Um exemplo da necessidade de substancial mudança política é o Senado da República, que por sua organização e composição e por seu funcionamento apresenta falhas, vícios e desvios que devem ser apontados e discutidos com serenidade, objetividade e sem preconceitos ou temores, para o aperfeiçoamento da instituição e das políticas brasileiras. O Senado, como existe desde o século 18, foi uma criação dos representantes das 13 ex-colônias inglesas da América do Norte, quando, em 1787, inventaram a Constituição escrita, documento político-jurídico fundamental, no qual, entre outros pontos básicos, definiram a organização do poder governamental, buscando um governo forte mas sem o risco de totalitarismo. Para tanto adotaram a separação dos Poderes, com Legislativo, Executivo e Judiciário e, como informo em meu livro  A Constituição na vida dos povos, os delegados dos Estados da região Sul, cuja economia se baseava fortemente no trabalho escravo, exigiram a criação de uma segunda Casa Legislativa, que impedisse o que foi expressamente referido como “excessos democratizantes” dos deputados. Um projeto só teria a força de lei depois de aprovado nas duas Casas. Para isso foi criado o Senado, e graças a esse artifício a escravidão foi mantida por mais 80 anos nos Estados Unidos.

Tudo isso deve ser lembrado quando se começa a discussão sobre a reforma política no Brasil.
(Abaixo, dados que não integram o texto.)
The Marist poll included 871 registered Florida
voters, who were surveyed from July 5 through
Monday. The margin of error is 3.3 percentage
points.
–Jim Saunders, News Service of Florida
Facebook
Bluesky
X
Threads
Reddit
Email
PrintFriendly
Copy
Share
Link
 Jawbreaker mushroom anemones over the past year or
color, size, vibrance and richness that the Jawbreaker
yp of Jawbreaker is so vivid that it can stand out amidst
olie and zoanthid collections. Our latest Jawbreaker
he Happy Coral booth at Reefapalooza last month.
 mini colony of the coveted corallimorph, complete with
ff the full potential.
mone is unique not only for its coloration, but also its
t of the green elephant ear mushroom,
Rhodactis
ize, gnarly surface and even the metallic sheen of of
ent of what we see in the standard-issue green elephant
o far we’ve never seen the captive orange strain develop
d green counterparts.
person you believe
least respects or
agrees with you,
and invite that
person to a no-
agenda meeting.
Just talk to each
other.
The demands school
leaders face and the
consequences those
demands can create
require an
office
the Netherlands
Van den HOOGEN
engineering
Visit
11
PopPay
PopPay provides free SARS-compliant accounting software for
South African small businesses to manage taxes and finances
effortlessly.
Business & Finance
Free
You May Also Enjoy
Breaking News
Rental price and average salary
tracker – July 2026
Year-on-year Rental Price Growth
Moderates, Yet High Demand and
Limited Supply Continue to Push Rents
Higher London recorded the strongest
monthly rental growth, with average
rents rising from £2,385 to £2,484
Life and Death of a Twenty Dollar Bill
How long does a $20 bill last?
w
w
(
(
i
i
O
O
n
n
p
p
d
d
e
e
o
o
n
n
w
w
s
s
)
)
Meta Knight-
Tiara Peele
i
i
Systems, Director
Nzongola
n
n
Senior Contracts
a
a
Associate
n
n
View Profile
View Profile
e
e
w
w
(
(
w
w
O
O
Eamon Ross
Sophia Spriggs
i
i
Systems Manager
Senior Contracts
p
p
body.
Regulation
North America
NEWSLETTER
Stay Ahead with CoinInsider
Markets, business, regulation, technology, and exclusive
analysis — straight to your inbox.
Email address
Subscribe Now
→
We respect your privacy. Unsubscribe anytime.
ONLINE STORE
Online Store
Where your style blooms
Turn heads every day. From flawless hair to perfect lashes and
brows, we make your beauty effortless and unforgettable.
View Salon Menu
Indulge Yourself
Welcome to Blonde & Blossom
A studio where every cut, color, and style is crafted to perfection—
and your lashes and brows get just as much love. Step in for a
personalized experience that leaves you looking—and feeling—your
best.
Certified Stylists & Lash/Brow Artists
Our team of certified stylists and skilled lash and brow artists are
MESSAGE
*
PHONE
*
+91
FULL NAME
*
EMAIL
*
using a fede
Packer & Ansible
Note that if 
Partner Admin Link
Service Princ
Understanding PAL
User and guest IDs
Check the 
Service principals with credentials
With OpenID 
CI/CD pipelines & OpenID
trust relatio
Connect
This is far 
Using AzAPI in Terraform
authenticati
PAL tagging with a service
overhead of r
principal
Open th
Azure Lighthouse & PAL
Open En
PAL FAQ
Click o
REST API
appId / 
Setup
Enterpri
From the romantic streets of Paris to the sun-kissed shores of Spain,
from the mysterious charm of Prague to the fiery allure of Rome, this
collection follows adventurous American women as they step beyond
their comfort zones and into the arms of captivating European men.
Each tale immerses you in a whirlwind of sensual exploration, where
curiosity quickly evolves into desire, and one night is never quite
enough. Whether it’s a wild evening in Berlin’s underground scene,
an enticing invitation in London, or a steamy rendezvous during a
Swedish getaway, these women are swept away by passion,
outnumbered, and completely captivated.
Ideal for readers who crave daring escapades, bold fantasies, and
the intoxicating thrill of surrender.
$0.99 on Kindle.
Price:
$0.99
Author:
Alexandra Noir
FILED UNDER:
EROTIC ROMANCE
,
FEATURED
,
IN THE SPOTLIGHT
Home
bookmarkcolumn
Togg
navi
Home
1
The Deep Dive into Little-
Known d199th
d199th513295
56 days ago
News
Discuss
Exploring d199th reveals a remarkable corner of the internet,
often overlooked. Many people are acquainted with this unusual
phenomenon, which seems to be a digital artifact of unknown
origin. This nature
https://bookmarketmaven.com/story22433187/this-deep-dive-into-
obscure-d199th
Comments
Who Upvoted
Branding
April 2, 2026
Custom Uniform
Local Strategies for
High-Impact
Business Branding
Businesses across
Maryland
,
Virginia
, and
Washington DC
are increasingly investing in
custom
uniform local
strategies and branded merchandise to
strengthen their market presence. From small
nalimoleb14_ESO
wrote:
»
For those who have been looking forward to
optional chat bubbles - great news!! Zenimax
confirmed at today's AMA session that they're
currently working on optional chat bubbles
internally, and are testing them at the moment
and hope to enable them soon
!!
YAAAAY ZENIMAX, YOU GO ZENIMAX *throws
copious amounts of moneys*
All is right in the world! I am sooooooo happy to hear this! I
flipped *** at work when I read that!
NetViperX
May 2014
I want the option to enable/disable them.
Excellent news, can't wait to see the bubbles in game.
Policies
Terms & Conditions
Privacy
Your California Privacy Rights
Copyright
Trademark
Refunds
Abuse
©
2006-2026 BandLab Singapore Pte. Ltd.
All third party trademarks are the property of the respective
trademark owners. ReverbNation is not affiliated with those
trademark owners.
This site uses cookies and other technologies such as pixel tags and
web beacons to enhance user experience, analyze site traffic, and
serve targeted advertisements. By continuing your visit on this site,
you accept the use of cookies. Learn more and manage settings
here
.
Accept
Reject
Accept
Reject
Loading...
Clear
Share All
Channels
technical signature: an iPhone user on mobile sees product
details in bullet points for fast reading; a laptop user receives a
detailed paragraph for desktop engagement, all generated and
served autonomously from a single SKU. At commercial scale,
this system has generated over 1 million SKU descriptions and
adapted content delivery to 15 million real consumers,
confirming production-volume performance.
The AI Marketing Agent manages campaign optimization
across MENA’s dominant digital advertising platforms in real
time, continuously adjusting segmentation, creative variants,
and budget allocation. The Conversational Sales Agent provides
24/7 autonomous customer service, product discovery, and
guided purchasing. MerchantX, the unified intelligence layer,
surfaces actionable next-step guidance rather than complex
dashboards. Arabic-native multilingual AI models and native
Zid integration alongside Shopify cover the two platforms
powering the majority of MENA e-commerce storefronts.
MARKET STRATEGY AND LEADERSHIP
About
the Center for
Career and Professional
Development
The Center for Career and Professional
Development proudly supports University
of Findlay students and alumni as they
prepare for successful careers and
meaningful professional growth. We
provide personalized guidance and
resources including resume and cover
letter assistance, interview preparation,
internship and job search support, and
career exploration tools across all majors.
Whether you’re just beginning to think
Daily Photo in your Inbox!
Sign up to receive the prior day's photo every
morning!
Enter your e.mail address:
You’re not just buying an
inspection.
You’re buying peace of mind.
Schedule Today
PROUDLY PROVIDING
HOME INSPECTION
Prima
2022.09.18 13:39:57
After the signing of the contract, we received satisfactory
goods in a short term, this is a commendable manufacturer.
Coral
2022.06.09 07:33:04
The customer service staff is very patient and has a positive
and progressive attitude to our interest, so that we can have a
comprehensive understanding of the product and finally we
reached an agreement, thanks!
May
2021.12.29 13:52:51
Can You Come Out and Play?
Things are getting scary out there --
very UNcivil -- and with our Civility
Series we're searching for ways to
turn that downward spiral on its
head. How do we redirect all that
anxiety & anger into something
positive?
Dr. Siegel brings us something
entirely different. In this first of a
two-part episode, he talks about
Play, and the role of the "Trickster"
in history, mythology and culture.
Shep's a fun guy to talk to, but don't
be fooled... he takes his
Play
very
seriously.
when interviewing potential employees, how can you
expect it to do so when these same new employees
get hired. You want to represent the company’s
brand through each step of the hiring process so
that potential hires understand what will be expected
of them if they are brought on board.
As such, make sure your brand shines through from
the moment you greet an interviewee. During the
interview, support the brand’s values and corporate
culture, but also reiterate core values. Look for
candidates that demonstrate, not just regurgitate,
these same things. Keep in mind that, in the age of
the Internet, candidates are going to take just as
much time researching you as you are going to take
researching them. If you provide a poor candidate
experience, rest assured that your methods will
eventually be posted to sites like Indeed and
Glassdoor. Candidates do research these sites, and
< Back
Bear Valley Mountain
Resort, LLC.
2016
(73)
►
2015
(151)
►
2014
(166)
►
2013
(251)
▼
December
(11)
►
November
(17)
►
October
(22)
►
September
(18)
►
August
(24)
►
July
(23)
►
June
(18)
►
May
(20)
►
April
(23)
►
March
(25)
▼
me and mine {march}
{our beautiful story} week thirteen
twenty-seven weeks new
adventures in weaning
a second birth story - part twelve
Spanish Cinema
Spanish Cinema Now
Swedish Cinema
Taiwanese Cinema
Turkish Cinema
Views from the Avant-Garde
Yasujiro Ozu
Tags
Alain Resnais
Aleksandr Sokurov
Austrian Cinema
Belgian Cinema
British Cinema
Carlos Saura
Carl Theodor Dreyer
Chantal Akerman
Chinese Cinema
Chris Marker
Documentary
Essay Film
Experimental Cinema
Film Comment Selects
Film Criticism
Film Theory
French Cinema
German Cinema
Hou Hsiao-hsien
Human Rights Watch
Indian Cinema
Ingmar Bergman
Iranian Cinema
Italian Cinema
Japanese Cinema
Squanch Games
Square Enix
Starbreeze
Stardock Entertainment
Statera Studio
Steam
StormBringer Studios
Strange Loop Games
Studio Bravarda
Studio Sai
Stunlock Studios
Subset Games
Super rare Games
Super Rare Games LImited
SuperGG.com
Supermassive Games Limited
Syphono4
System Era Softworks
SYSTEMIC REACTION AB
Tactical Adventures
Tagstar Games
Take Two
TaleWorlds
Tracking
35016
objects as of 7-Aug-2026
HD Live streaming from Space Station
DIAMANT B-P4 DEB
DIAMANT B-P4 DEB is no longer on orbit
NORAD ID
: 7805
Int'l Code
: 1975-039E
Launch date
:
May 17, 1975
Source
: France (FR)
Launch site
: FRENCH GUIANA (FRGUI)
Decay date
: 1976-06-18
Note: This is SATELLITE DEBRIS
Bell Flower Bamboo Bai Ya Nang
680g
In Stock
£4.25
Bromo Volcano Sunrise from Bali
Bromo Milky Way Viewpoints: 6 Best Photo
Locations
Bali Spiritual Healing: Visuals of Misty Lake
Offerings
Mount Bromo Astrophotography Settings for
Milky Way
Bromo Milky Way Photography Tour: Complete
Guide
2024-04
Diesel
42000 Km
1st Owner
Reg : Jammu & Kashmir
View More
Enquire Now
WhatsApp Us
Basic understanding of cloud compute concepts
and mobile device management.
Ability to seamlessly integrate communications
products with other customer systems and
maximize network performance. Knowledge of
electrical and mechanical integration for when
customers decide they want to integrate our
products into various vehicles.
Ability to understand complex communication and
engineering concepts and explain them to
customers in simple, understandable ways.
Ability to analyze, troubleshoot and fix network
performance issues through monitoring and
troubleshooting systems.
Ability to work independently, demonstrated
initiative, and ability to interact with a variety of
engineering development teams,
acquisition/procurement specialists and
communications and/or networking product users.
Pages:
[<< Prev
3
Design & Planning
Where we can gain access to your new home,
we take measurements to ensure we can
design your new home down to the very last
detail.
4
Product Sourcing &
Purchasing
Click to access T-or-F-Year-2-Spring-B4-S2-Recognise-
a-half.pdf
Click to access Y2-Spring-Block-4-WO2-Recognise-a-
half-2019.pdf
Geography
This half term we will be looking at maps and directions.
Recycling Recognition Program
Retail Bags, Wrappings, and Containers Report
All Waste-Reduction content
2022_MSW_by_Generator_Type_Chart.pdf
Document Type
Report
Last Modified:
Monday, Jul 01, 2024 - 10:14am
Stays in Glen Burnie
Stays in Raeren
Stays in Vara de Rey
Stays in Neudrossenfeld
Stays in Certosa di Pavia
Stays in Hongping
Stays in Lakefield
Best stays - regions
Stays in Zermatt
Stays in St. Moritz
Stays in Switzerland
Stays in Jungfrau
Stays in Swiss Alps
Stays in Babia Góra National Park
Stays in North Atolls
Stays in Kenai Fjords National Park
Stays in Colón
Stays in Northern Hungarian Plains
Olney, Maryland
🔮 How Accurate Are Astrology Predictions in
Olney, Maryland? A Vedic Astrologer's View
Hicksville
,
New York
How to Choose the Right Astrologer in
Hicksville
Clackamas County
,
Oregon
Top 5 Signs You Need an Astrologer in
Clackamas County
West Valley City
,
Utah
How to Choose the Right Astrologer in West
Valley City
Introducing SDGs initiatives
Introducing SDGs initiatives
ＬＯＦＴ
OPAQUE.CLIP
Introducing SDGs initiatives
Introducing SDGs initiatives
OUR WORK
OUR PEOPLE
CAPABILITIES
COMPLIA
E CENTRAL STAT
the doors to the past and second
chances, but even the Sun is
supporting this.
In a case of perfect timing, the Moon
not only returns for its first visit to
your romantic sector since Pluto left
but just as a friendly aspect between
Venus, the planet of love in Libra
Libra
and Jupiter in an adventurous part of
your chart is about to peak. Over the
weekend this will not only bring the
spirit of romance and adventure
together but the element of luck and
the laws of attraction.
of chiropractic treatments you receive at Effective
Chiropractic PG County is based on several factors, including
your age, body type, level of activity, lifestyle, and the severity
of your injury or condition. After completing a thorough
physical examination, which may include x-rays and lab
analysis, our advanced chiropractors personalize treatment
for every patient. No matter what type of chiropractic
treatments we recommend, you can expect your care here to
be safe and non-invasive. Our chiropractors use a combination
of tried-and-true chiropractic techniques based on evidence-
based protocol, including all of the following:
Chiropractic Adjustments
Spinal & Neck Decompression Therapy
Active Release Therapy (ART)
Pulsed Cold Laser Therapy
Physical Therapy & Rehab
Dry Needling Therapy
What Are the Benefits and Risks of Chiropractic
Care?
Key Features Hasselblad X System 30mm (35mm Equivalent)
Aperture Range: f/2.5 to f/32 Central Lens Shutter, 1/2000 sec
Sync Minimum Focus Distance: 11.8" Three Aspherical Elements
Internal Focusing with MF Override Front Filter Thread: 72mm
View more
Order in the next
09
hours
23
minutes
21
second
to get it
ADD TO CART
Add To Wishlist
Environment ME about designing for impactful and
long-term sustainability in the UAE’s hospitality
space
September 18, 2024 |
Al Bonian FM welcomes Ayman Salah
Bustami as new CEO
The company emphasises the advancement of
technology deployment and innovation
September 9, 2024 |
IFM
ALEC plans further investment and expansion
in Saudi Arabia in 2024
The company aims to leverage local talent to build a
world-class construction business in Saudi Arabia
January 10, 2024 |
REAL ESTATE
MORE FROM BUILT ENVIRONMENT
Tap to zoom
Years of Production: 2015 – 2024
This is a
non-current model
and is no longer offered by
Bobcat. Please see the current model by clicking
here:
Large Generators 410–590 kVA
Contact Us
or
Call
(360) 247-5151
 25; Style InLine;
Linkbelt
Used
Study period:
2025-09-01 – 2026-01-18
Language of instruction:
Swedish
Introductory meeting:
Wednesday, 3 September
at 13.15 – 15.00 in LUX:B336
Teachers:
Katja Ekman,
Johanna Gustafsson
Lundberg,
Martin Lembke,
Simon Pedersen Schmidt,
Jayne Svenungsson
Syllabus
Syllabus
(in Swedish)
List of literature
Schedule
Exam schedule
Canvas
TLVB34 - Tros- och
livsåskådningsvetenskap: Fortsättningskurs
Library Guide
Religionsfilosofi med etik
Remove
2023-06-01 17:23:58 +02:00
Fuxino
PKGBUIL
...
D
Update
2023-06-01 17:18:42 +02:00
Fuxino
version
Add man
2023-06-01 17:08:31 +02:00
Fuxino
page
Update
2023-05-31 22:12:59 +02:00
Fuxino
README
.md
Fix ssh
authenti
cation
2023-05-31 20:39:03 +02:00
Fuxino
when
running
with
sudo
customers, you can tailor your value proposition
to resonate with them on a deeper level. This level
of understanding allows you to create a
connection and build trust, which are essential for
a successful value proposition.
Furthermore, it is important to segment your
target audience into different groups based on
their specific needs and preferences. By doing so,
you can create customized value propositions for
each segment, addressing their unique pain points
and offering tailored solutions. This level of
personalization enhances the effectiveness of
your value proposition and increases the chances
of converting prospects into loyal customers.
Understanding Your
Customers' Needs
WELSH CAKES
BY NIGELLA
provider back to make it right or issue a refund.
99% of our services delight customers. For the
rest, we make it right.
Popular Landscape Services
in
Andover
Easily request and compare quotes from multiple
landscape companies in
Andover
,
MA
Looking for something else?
O Senado tem sido, tradicionalmente, um reduto de oligarcas, embora com exceções, havendo regras de composição e funcionamento que ocultam seus aspectos negativos. Assim, por exemplo, junto com cada senador é eleito um suplente vinculado a ele, e, no entanto, os eleitores, na sua ampla maioria, não têm a mínima ideia de quem seja o suplente para o qual estão dando o seu voto. E este, como já tem sido revelado pela imprensa, é, com muita frequência, um financiador da campanha eleitoral do candidato a senador ou um familiar deste. E já se tem noticiado a existência de acordos  para que o senador se licencie por algum tempo para dar ao suplente a oportunidade de assumir  e exercer o mandato, além de que a simples condição de suplente de senador já abre a possibilidade de influência sobre as decisões do Executivo, que são de interesse pessoal do suplente ou de suas empresas.

As notícias e os comentários enfocando a recente decisão do Senado sobre o novo salário mínimo deixaram patentes alguns vícios. A começar do fato de que a votação de uma proposta que poderia ter influência no resultado final não foi nominal, não sendo do conhecimento da imprensa nem do povo a posição de cada senador na votação da matéria. E isso já aconteceu muitas vezes, ocultando-se do povo um dado de grande importância, que é a posição do senador em relação a determinada matéria de interesse público. Isso é de importância fundamental para que seja avaliada a fidelidade do representante a suas promessas eleitorais e ao programa do partido a que está filiado.